Exercise: Write out every line of text in the listing below word for word, leaving out the pictures.

[Data collected]
※

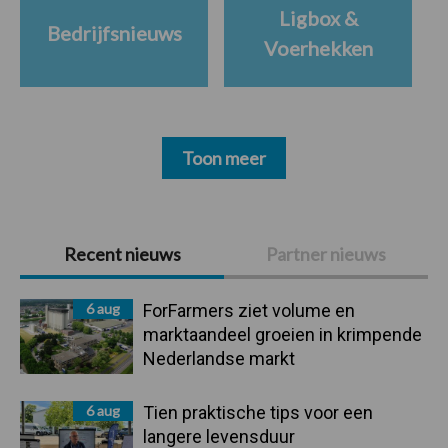
Ligbox &
Bedrijfsnieuws
Voerhekken
Toon meer
Primaire
Recent nieuws
Partner nieuws
Sidebar
6 aug
ForFarmers ziet volume en
marktaandeel groeien in krimpende
Nederlandse markt
6 aug
Tien praktische tips voor een
langere levensduur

※

The completed task:
Ligbox &
Bedrijfsnieuws
Voerhekken
Toon meer
Primaire
Recent nieuws
Partner nieuws
Sidebar
6 aug
ForFarmers ziet volume en
marktaandeel groeien in krimpende
Nederlandse markt
6 aug
Tien praktische tips voor een
langere levensduur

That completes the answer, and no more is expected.